WHAT IS NEEDED: Starting at the line that contains "With a named function, e.g. 増える" and stopping after the last line, set down the listing exactly as it is. Add nothing.

================

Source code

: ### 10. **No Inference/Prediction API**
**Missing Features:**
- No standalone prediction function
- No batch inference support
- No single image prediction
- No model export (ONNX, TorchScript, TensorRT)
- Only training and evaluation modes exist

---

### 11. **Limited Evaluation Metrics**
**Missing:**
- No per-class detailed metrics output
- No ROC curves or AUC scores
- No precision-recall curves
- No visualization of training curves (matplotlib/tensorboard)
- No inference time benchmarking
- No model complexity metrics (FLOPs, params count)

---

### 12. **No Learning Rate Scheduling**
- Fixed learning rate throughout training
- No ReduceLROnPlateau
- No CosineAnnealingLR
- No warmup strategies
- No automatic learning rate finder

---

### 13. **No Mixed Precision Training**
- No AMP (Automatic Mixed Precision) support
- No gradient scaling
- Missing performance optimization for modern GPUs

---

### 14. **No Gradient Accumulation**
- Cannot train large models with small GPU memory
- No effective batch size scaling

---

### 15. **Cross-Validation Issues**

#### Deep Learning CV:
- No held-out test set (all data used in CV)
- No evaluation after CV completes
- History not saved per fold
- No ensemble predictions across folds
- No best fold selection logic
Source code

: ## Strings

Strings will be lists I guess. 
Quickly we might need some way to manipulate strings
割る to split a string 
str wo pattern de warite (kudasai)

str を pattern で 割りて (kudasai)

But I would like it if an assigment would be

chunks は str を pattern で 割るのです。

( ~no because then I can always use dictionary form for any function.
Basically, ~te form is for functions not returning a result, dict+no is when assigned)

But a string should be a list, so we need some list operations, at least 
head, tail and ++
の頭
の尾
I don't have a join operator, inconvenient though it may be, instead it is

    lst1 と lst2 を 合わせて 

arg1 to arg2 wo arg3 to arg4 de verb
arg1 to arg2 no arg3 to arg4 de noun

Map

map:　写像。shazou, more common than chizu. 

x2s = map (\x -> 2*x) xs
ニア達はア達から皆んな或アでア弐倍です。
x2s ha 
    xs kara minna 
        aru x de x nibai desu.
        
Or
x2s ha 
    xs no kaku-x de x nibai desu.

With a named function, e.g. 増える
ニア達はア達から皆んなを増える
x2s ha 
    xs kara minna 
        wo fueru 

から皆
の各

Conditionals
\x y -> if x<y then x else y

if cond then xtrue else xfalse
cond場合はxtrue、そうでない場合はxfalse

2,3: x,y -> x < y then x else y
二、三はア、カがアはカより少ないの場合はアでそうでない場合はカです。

================

OUTPUT FOR THIS TASK:
With a named function, e.g. 増える
ニア達はア達から皆んなを増える
x2s ha 
    xs kara minna 
        wo fueru 

から皆
の各

Conditionals
\x y -> if x<y then x else y

if cond then xtrue else xfalse
cond場合はxtrue、そうでない場合はxfalse

2,3: x,y -> x < y then x else y
二、三はア、カがアはカより少ないの場合はアでそうでない場合はカです。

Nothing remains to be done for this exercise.